Making a solid list, and following it, will change your life for the better. In a recent article in The New Yorker magazine, Atul Gawande, a Boston surgeon, describes the ways nurses and doctors in a few intensive care units in a few hospitals in the United States use simple checklists to save thousands of lives. These lists begin, for example, with having the surgeon wash her hands with soap. Great results, particularly reductions in infections, come to hospitals that use checklists to make sure every medical staff person follows every single step, every single time.
Wedding planning, the main subject of this Nougat issue, is not quite so high stakes—it only feels that way. Weddings depend on lists of guests, songs, attendants, gifts for the registry, gifts received, thank-you notes completed, and more. When the lists cause painful anxiety about all the work to be done, the fun goes out of looking ahead and making beautiful plans.

- [DATASET EXTRACT]
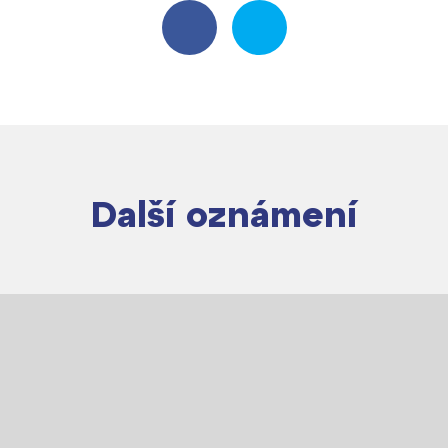
Další oznámení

- [WHAT YOU NEED TO DO]
1. Answer these questions about the passage on checklists, one line each:
(a) What is Atul Gawande's profession?
(b) What is the main subject of this Nougat issue?
(c) What particular result does the passage name for hospitals that use checklists?
2. Resume the passage on checklists and wedding planning, starting after its final sentence.
The data has no connection to the passage on checklists.

- [SET OF ANSWERS]
1.
(a) He is a Boston surgeon.
(b) Wedding planning.
(c) Reductions in infections.

2.
You can have your fun and fine lists too if you make a pact to take tender care of the list-maker — yourself. Promise that you will treat yourself with such kindness and generosity that you will have better ideas and make wiser choices as you plan for marvelous events and experiences in 2008.
Let's be specific about treating yourself tenderly: nothing warms a body and mind in January like a cup of homemade hot vanilla or hot chocolate. Now go one specific step further: top that soothing, warming drink with marshmallows you make yourself.
This is not quite the detour it seems to be from productive planning. Homemade marshmallows take about 30 minutes to make and involve just the right amount of handwork to give your mind both a rest and a boost. I often get my best ideas for a work project when I leave my computer in frustration and go to the kitchen and start cooking a meal. Handling good ingredients, stirring and chopping and tossing, send my thoughts in new directions as my tired brain gets a chance to refresh itself.
Making homemade marshmallows involves softening unflavored gelatin in water while making a hot syrup of sugar and corn syrup, and then beating the two mixtures together with an electric stand mixer for 15 minutes. You get the fun of food chemistry and food physics in your kitchen, and then you get to eat the results. (Here is the complete marshmallow recipe.)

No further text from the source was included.